INSTRUCTIONS:
1 – Do these statements agree with the harmonic balance and Fourier documentation excerpt? (a) L_DFT must be at least 2 * (N_HBM + 1) to avoid aliasing. (b) The residual_function of HBMPhaseAnchor returns the value of the anchor. (c) In the complex formulation, Fourier coefficients are stored in decreasing frequency order. Answer yes or no for each, and quote the deciding words.
2 – In the harmonic balance and Fourier documentation excerpt, how would you restate the paragraph beginning "If the underlying ODE is autonomous" more briefly while keeping its main facts?
3 – Carry the harmonic balance and Fourier documentation excerpt forward from the point where it stops.

──────── TEXT SEGMENT

This subclass of EquationSystem instantiates a HBMEquation and considers it as the first equation. The Fourier coefficient vector X is the first unknown.

If the underlying ODE is autonomous, the frequency omega of the periodic solution is not known in advance and is appended to the unknowns. Correspondingly, a HBMPhaseAnchor equation is appended to the equations.

class skhippr.cycles.hbm.HBMPhaseAnchor(fourier, X, harmo, dof)

This class implements an anchor equation for the harmonic balance method (HBM) in autonomous systems to ensure that the phase of a specified degree of freedom and harmonic of the periodic solution does not change during the HBM solution procedure.

• Complex formulation:

  exp(i*phi) = X+/X- = const

• Real formulation:

  -tan(phi) = c_k/s_k = const

Hereby, harmo and dof specify the harmonic and degree of freedom for which the phase is anchored.

residual_function()

Always returns zero.

closed_form_derivative(variable)

Return the anchor as derivative w.r.t X and zero otherwise.

Fourier: Fast Fourier transform methods

class skhippr.Fourier.Fourier(N_HBM: int, L_DFT: int, n_dof: int, real_formulation: bool = True)

Methods for (Fast) Fourier Transform (FFT) and related operations in real or complex formulation.

Attributes:

• n_dof: Number of states (degrees of freedom) of the considered signals.

• N_HBM: Largest harmonic to be considered in the Fourier series.

• L_DFT: Number of samples for the fast Fourier transform (FFT). Must be >= 2 * (N_HBM + 1) to avoid aliasing.

• real_formulation: Whether Fourier coefficients are returned in real or complex formulation.

Useful methods:

• time_samples()

• DFT()

• inv_DFT()

• matrix_DFT()

• matrix_inv_DFT()

• derivative_coeffs()

• differentiate()

• __replace__()

Notes

This class supports both real-valued and complex-valued formulations.

• For the complex-valued formulation, Fourier coefficients are represented in increasing frequency order (from -N_HBM to N_HBM).

• For the real-valued formulation, the 0-th Fourier coefficient is stored first, then all cosine coefficients in increasing frequency order, then all sine coefficients in increasing frequency order.

time_samples(omega: float, periods: float = 1) → ndarray

Generate a uniformly spaced vector of time samples starting at 0 with L_DFT samples per period.

• If periods is integer, the last sample is T*periods-dt.

• If periods is non-integer, it is rounded down to obtain an integer number of samples that are equally spaced at the DFT sampling frequency. The last sample lies in [T*periods-dt, T*periods).

Parameters:

• omega (float) – The angular frequency (in radians per unit time).

────────────────
──────── SOURCE DATA

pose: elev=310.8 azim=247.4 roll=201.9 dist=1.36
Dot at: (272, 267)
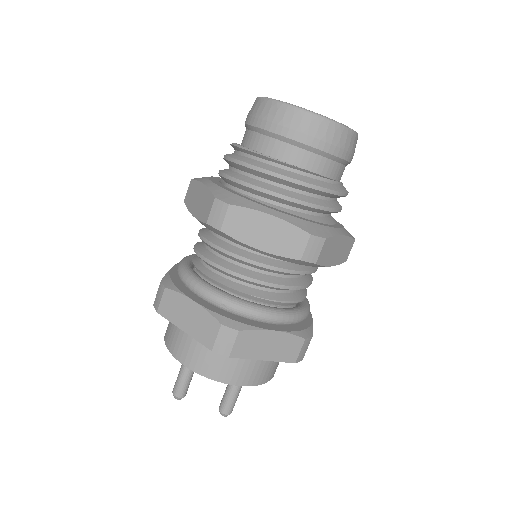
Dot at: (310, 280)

────────────────

RESULTS OF THE EXERCISE:
1 –
(a) Yes: "Must be >= 2 * (N_HBM + 1) to avoid aliasing."
(b) No: "Always returns zero."
(c) No: "Fourier coefficients are represented in increasing frequency order (from -N_HBM to N_HBM)."

2 – For an autonomous underlying ODE, the frequency omega of the periodic solution is not known in advance. It is appended to the unknowns, and an HBMPhaseAnchor equation is appended to the equations.

3 –
• periods (float, optional) – Number of periods to sample. Defaults to 1. Can be non-integer.

Returns:

1-D array of time samples.

Return type:

np.ndarray

DFT(x_samp: ndarray) → ndarray

Compute the Fourier coefficient vector of the input signal using scipy.fft.fft.

Parameters:

x_samp (np.ndarray) – Input signal array of shape (n_dof, …, L_DFT)

Returns:

Array containing the stacked Fourier coefficients with shape (n_dof * (2* N_HBM + 1 , …).

Return type:

np.ndarray

Notes

If real_formulation is True, the real-valued Fourier coefficients are returned; otherwise, the complex-valued Fourier coefficients.

inv_DFT(X: ndarray) → ndarray

Compute the inverse Discrete Fourier Transform (DFT) of the given Fourier coefficient vector.

This method reconstructs the time-domain samples from the provided Fourier coefficients.

Parameters:

X (np.ndarray) – Fourier coefficient vector (as generated by DFT() ). First dimension must have n_dof * (2 * N_HBM + 1) entries. May have more dimensions.

Returns:

Time-domain samples reconstructed from the Fourier coefficients, returned as an array of shape [n_dof, …, L_DFT].

Return type:

np.ndarray

matrix_DFT(A: ndarray) → ndarray

Compute the matrix discrete Fourier transform of samples of a square matrix, as required for the HBM Jacobian, using efficient scaling and FFT.

The result of this function is equivalent to DFT_matrix @ A_block @ iDFT_matrix, where A_block is a block-diagonal matrix formed from the samples of A, but the computation is carried out efficiently using scipy.fft.fft.

Parameters:

A (np.ndarray) – Input array of shape (n_dof, n_dof, L_DFT), collecting samples of the time-periodic matrix.

Returns:

The result of the matrix DFT operation, a square array of length n_dof * (2 * N_HBM + 1).

Return type:

np.ndarray

Notes

• The k-th column of the result is computed as the FFT of the k-th column of A_block @ iDFT_matrix.

• Due to the block-diagonal structure, this is achieved by scaling A[:, :, l] by iDFT_small [k, l] for each l.

• The resulting matrix has block-Toeplitz structure.

matrix_inv_DFT(A: ndarray) → ndarray

Pseudo-inverse operation of matrix_DFT() (up to aliasing).

Parameters:

A (np.ndarray) – The result of a matrix DFT operation, a square array of length n_dof * (2 * N_HBM + 1) with block-Toeplitz structure.

Returns:

array of shape (n_dof, n_dof, L_DFT), collecting samples of the corresponding time-periodic matrix.

Return type:

np.ndarray

derivative_coeffs(X: ndarray, omega: float = 1) → ndarray

Compute the Fourier coefficients of the derivative of a signal which is represented by Fourier coefficients.

Parameters:

• X (np.ndarray) – A 1-D array of shape n_dof * (2 * N_HBM + 1), containing the Fourier coefficients of the original signal.

• omega (float, optional) – The angular frequency to scale the derivative coefficients. Default is 1.

Returns:

A 1-D array of the same shape as X, containing the Fourier coefficients of the derivative of the signal.

Return type:

np.ndarray

differentiate(x_samp: ndarray, omega: float) → ndarray

Compute the the derivative of a periodic signal in the frequency domain.

Parameters:

• x_samp (np.ndarray) – A 2-D array of shape (n_dof, L_DFT), containing the samples of the original signal.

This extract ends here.